§ Problem A
Please transcribe the stretch from "Overall, Fidelity, which" through "immediate development requirements." in the text on Fidelity's hiring.
§ Problem B
According to the text on Fidelity's hiring, how many people does Fidelity employ worldwide?

§ Given text
++++++++++

The financial services behemoth stood out from a growing list of companies — Amazon, Block, and Meta among them — that have been quick to cite AI as the reason for axing thousands of jobs. They claim rapidly evolving chatbots and AI agents are allowing them to do more with fewer people.

Perhaps more surprising was that the family-controlled company led by Abigail Johnson also plans to hire 2,000 early-career workers — the very type of workers considered most vulnerable to AI displacement.

Overall, Fidelity, which employs more than 80,000 people worldwide, is aiming to add 3,300 new jobs this year in addition to filling 2,000 open positions even as it pares its senior leadership ranks.

Why it matters: Fidelity’s hiring priorities show that AI can’t meet all of its immediate development requirements.

The company has been incorporating AI into its operations for years, but it needs real-world techies and other hands-on workers to roll out key products and services right now.

“The problem with AI is that there is a massive supply bottleneck [even though] they are slapping up data centers as fast as they can,” said Boston College economist Brian Bethune. Without sufficient data center computing power, businesses can struggle to build AI-powered applications for everyday use.

“Some companies may be shifting back to hiring smart, bushy-tailed [computer science] grads to move things forward instead of waiting in the AI queue,” he said.

The big picture: The issue, of course, is what happens in a year or two, and there’s widespread concern that AI will be a job killer.

Seventy-one percent of employed white-collar workers and 73 percent of blue-collar workers expect AI advancements to lead to a decrease in job openings, according to a March Quinnipiac University poll.

Their fears aren’t unfounded.

Dario Amodei, CEO of Anthropic, which makes the Claude chatbot, predicted a year ago that AI could eliminate up to half of all white-collar jobs within five years, with entry-level positions especially vulnerable. Ford Motor chief executive Jim Farley issued the same forecast in July.

++++++++++

§ Source data
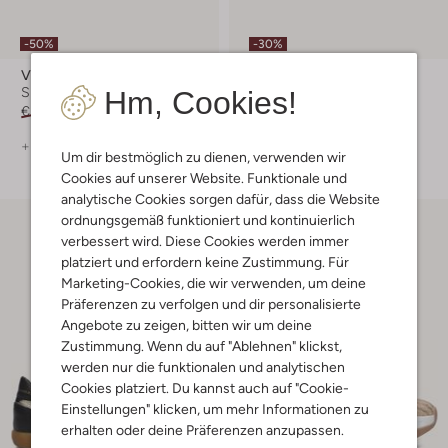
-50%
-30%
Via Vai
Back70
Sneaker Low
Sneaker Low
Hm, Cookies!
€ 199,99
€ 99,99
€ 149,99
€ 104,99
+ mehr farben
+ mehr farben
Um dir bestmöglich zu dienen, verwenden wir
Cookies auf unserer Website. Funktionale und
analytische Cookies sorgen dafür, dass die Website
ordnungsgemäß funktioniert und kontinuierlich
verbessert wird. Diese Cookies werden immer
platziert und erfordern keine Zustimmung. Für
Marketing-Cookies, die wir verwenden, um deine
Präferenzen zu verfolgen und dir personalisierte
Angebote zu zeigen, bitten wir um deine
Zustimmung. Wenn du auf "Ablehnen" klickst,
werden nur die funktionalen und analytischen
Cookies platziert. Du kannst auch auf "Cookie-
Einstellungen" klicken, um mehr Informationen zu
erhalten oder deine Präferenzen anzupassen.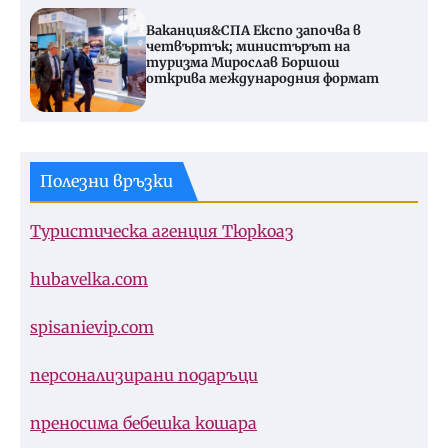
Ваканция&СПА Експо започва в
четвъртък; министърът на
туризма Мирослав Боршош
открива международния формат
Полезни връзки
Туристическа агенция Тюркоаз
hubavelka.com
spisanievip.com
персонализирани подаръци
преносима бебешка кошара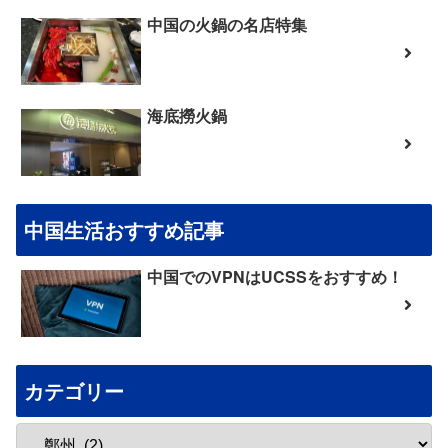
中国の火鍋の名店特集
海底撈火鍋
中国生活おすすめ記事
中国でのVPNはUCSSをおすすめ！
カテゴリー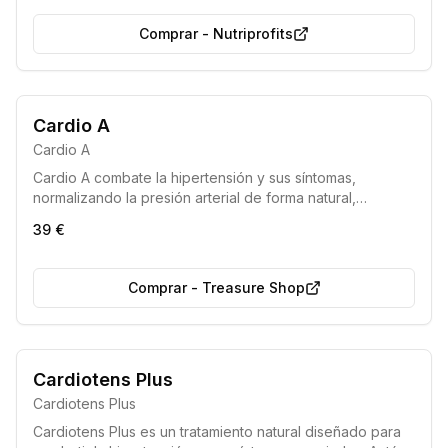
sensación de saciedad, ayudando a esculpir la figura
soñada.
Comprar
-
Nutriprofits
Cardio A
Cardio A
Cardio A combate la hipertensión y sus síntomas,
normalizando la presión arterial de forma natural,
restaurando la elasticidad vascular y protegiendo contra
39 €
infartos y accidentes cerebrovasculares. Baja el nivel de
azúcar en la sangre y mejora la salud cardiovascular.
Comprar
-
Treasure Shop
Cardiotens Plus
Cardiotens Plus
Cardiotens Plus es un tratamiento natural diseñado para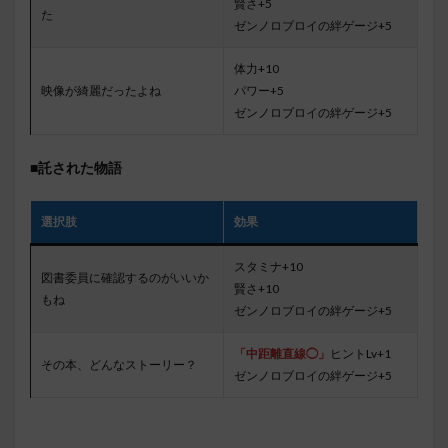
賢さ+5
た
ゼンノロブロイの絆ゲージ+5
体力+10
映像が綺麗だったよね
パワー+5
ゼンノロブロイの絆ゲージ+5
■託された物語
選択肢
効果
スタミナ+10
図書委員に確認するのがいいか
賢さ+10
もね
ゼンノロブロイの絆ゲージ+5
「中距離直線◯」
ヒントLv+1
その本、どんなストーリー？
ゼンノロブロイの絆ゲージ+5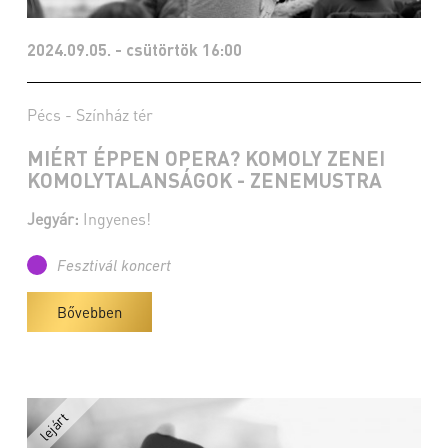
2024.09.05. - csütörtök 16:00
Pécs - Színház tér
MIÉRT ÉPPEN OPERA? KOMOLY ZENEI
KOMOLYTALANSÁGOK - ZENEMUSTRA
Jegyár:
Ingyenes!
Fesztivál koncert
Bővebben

++++++++++

§ Answer section A
Overall, Fidelity, which employs more than 80,000 people worldwide, is aiming to add 3,300 new jobs this year in addition to filling 2,000 open positions even as it pares its senior leadership ranks.

Why it matters: Fidelity’s hiring priorities show that AI can’t meet all of its immediate development requirements.

§ Answer section B
More than 80,000 people.